** READING TEXT follows **

Group asks DISD board to reverse decision to end bus service in area

12:11 AM CDT on Thursday, August 26, 2010

By Britney Tabor / Staff Writer

A group of parents urged Denton school board members to reconsider the district’s recent decision to stop transporting their children to and from Nelson Elementary School.

About 15 parents at Tuesday’s board meeting said they were concerned about safety and the distance — up to 1.9 miles — their children would have to walk to school from their homes in the Wheeler Ridge and Braewood at Oakmont neighborhoods.

Until this summer, the district offered temporary transportation to students in the two neighborhoods — an area the district considers a no-busing zone because students live within two miles of Nelson Elementary — because of a lack of pedestrian access to the campus.

District officials said they’ve worked with the city of Denton and recently opened pedestrian access walkways to students living in the two neighborhoods, and a supervised crosswalk.

Julie Martin, a mother of two students who attend Nelson Elementary, said parents never received a fair opportunity to voice their concerns on the transportation decision. Parents received a letter in July after the district’s decision to discontinue bus transportation to Wheeler Ridge and Braewood at Oakmont residents.

Martin said several parents have attempted to call the transportation department and assistant superintendent to express their dismay, but their efforts have led to them being transferred countless times and then eventually becoming lost in the “black hole.”

** End of READING TEXT **
** INFORMATION GIVEN follows **

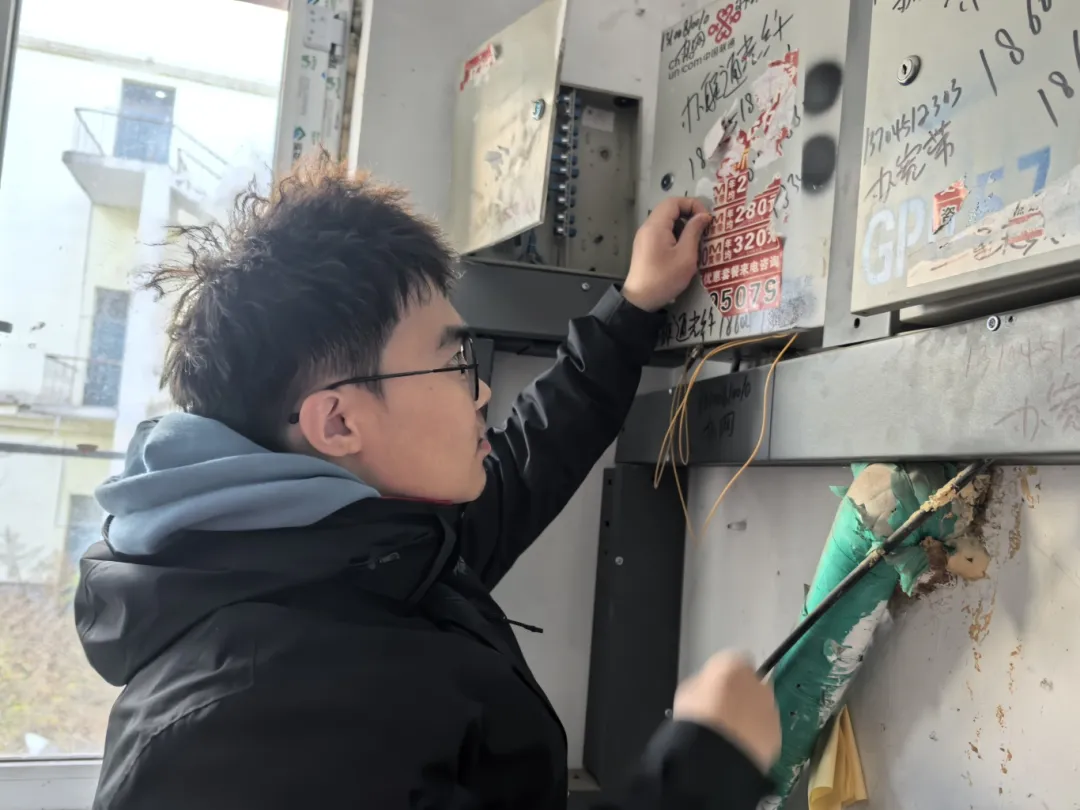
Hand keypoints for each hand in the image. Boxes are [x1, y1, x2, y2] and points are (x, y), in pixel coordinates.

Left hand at [621, 196, 710, 311]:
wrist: (641, 300)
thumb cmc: (665, 278)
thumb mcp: (686, 256)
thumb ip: (694, 232)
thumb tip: (703, 216)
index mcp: (656, 226)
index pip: (674, 201)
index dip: (692, 205)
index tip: (705, 219)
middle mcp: (647, 227)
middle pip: (669, 209)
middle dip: (688, 215)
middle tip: (703, 230)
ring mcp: (644, 237)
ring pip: (666, 221)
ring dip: (682, 226)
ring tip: (695, 242)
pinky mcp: (644, 246)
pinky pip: (661, 232)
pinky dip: (674, 235)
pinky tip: (683, 250)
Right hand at [672, 651, 780, 772]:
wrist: (716, 754)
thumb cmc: (696, 718)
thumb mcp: (687, 692)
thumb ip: (703, 685)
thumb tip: (707, 690)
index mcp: (733, 664)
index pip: (731, 662)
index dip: (721, 676)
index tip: (712, 689)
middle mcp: (757, 681)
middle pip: (750, 683)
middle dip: (740, 695)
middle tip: (723, 713)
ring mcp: (770, 707)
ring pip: (760, 707)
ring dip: (750, 715)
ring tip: (731, 734)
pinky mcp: (777, 733)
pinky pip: (765, 729)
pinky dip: (757, 735)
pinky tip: (740, 746)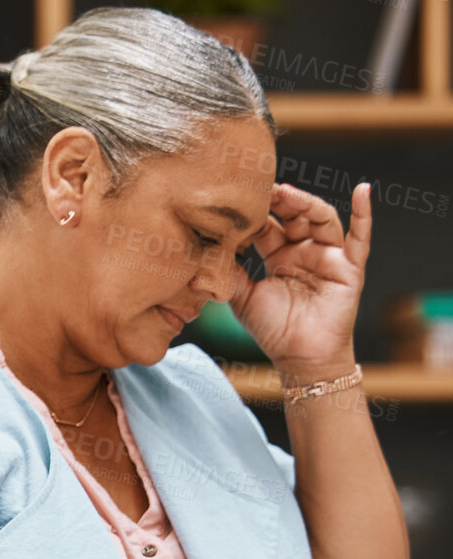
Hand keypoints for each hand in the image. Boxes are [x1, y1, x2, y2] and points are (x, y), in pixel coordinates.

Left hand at [229, 180, 369, 382]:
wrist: (299, 358)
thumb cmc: (273, 330)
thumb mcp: (243, 298)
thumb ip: (230, 273)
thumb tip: (206, 248)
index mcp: (279, 255)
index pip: (269, 225)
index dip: (257, 213)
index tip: (238, 198)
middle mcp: (305, 251)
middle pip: (295, 216)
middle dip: (280, 201)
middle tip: (261, 188)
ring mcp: (329, 257)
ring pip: (321, 219)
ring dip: (306, 203)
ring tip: (287, 192)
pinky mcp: (349, 268)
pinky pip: (360, 238)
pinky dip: (364, 214)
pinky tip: (363, 190)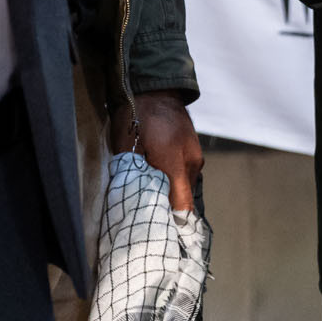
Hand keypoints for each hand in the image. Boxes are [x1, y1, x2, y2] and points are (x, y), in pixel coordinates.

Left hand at [111, 89, 203, 213]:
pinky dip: (175, 177)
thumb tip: (137, 204)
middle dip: (169, 208)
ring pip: (185, 185)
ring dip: (172, 191)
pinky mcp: (194, 148)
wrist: (154, 86)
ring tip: (153, 193)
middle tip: (150, 215)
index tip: (161, 234)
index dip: (172, 224)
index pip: (182, 208)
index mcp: (174, 165)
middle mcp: (190, 163)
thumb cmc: (134, 117)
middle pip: (184, 199)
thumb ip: (135, 178)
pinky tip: (160, 174)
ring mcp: (195, 155)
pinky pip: (186, 172)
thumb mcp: (126, 149)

** End of INFORMATION GIVEN **

WHAT TO PRODUCE: List every named place (the city, the school, and the neighborhoods) that appears in the body of the article about the Denton bus service decision.

TASK RESPONSE:
Denton
Nelson Elementary School
Wheeler Ridge
Braewood at Oakmont